I was excited to wake up today to see a friend of mine had posted on FB that she was having breakfast with me. I didn’t know what she was talking about at first – then I saw this picture. With my beady eyes staring at her the whole time she was eating, I’m surprised I didn’t actually put her OFF her breakfast!
Anyway, the article is basically about my daughter’s ill health, and how it led to me eventually taking the leap to become a nutritional therapist. If you’re interested, I’ll post the story below.
“Just eating healthily didn’t seem to be working for me or my daughter Lucy. She’d been born with a rare genetic condition – Pallister-Killian Syndrome – and health that deteriorated with her age (nervous tics, behavioural issues, anxiety, restless legs, stomach pain, throat swelling, and a chronic condition called Hidradenitis Suppurativa, which presents as large, recurrent abscesses). Dealing with an unwell, unhappy child, who was often in pain, also took it’s toll on me. I tried finding answers for years, and the doctors, though sympathetic, couldn’t always help. The tests they took, on the whole, came up clear. It was frustrating and I felt fatigued, anxious, and developed my own escalating set of symptoms (allergies, mood swings, bloating, joint pain, and weight gain), which were the negative effects of chronic stress on my immune, nervous and digestive systems.
For years, I suspected the answer might be dietary. As a baby, Lucy became fractious after feeding, so I tried improving our eating habits, and I saw benefits, but it wasn’t enough. By her teens, Lucy was on large doses of antibiotics, which led to further health decline.
Trying to find answers through scientific research wasn’t as helpful as I hoped. I found myself in a rabbit warren of information that was difficult for the inexperienced eye to fathom. I learned that, what worked for one group didn’t work for another, and what worked for others didn’t always work for us.
In 2014, I started a nutritional therapy diploma with the College of Naturopathic Medicine. I was certain there was a role for nutrition in improving health, but I needed the tools to do it. A few months in, now understanding I couldn’t be objective about my daughter’s or my own health, I employed a registered nutritional therapist, and finally, we made headway. At this time, Lucy’s abscesses were so unrelenting, the only option seemed to be drastic surgery to cut away areas of her skin and replace them with skin from other parts of her body. I didn’t want surgery, I wanted answers.

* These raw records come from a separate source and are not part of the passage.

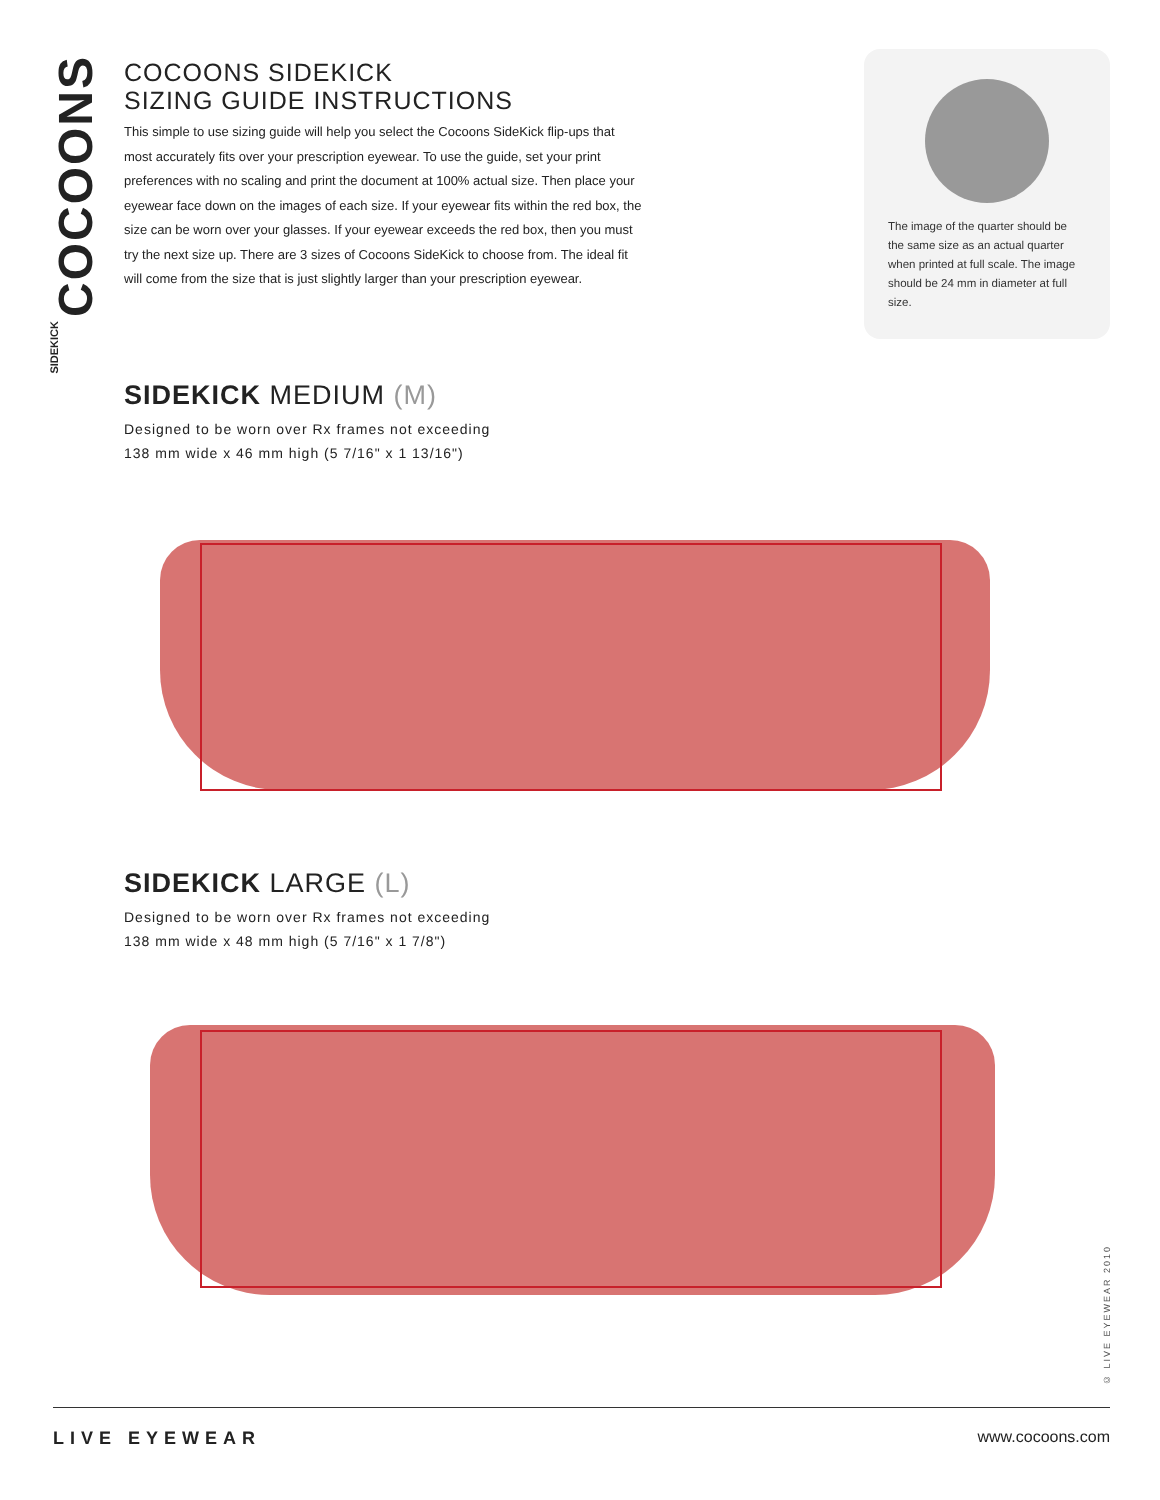COCOONS SIDEKICK
COCOONS SIDEKICK
SIZING GUIDE INSTRUCTIONS
This simple to use sizing guide will help you select the Cocoons SideKick flip-ups that most accurately fits over your prescription eyewear. To use the guide, set your print preferences with no scaling and print the document at 100% actual size. Then place your eyewear face down on the images of each size. If your eyewear fits within the red box, the size can be worn over your glasses. If your eyewear exceeds the red box, then you must try the next size up. There are 3 sizes of Cocoons SideKick to choose from. The ideal fit will come from the size that is just slightly larger than your prescription eyewear.
The image of the quarter should be the same size as an actual quarter when printed at full scale. The image should be 24 mm in diameter at full size.
SIDEKICK MEDIUM (M)
Designed to be worn over Rx frames not exceeding
138 mm wide x 46 mm high (5 7/16" x 1 13/16")
SIDEKICK LARGE (L)
Designed to be worn over Rx frames not exceeding
138 mm wide x 48 mm high (5 7/16" x 1 7/8")
© LIVE EYEWEAR 2010
LIVE EYEWEAR www.cocoons.com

Our nutritional therapist advised private functional testing – a stool test to check gut health for Lucy, urine tests to check my nutrient and neurotransmitter levels, and a finger-prick food intolerance test for both of us.
Nutritional therapy is an individual approach that investigates potential root causes of people’s symptoms to improve them. Dietary change is always comes first, but as this wasn’t effective in this instance, testing now highlighted imbalances in our bodies, as well as foods that contributed to our symptoms. The results guided which supplements and lifestyle changes were required. Since then, I’ve watched Lucy’s health blossom. Her issues are entirely eliminated or under better control. She’s calmer and happier. The same for me. The quality of our lives has improved exponentially. I can’t recommend the benefits of nutritional therapy enough, and love having the skills to make a huge difference to people’s lives. Nutritional therapy works on so many levels, and there’s nothing to lose, apart from a whole raft of negative symptoms.”